In contrast to Akt-regulated expressions of Snail family members, our results also showed that overexpressing Snail or Slug in NSCLC cells could induce activation of Akt and reverse the API-mediated inhibition of Akt, suggesting that Snail family members showed positive feedback regulation of Akt activation.
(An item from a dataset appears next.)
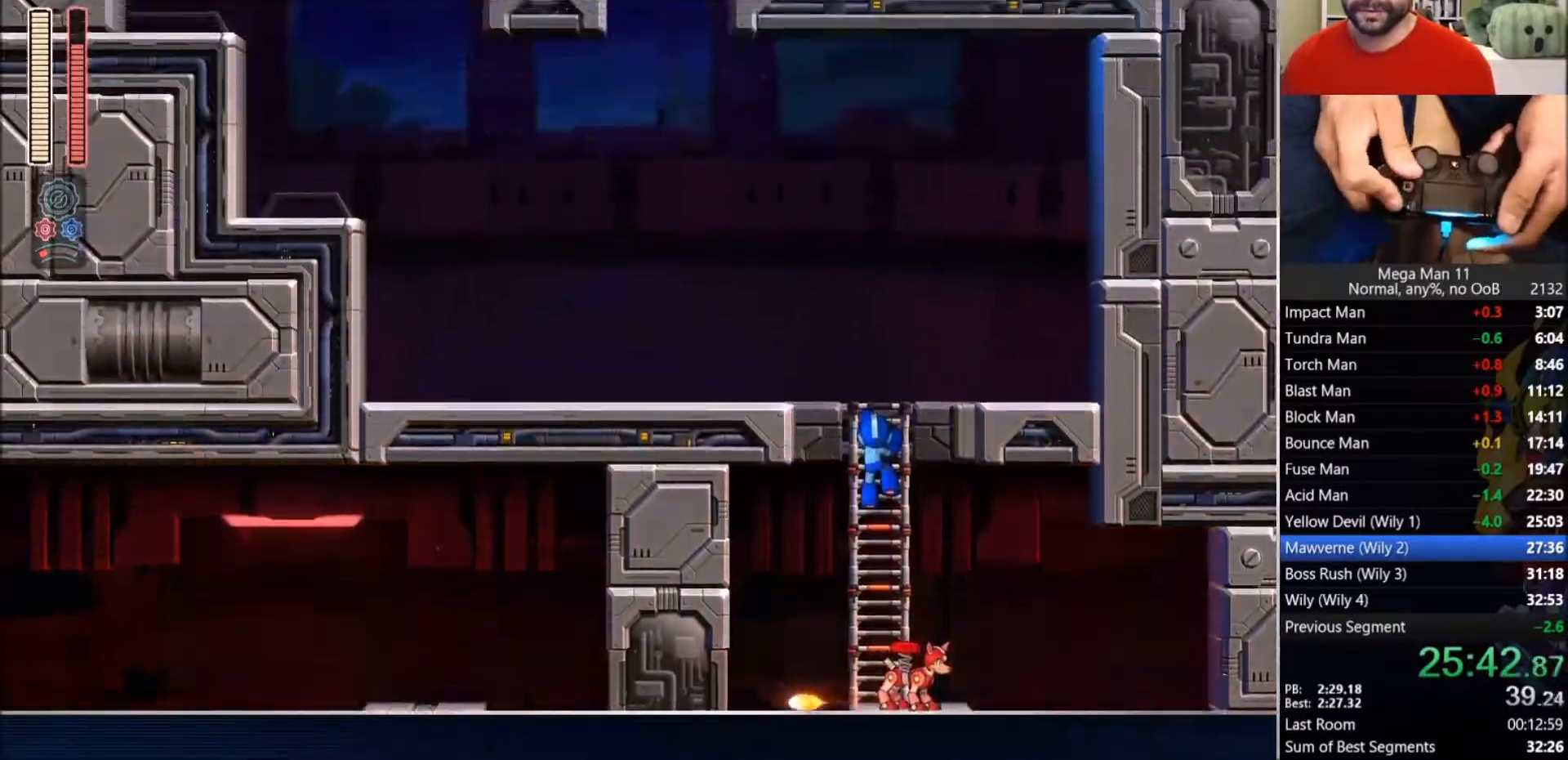
{"dt_ms": 500, "buttons": ["TRIANGLE", "DPAD_UP", "DPAD_LEFT"], "left_stick": "center", "right_stick": "down-right", "events": [[33, "DPAD_LEFT", "down"], [150, "right_stick", "down-right"]]}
Previous studies reported that Snail or Slug can regulate Akt activation to induce prostate cancer cell motility and drug resistance through transcriptional inhibition of several tumor suppressors which target Akt, including maspin [
52] and PTEN [
53,
54]. In greater detail, Snail was reported to cooperate with lysine-specific demethylase 1 (LSD1) to repress PTEN through removing histone H3 lysine 4 [
55]. Maspin and PTEN were shown to suppress survival of lung cancer cells through modulating the Akt pathway [
56,
57]. Actually, our present and previous studies showed that Snail or Slug overexpression in A549 cells decreased maspin or PTEN expression [
58], but the functional roles of maspin, PTEN, and LSD1 in Snail/Slug-regulated Akt activity and the effects of API on these regulators in NSCLC cells with different EGFR statuses should be further evaluated in the future.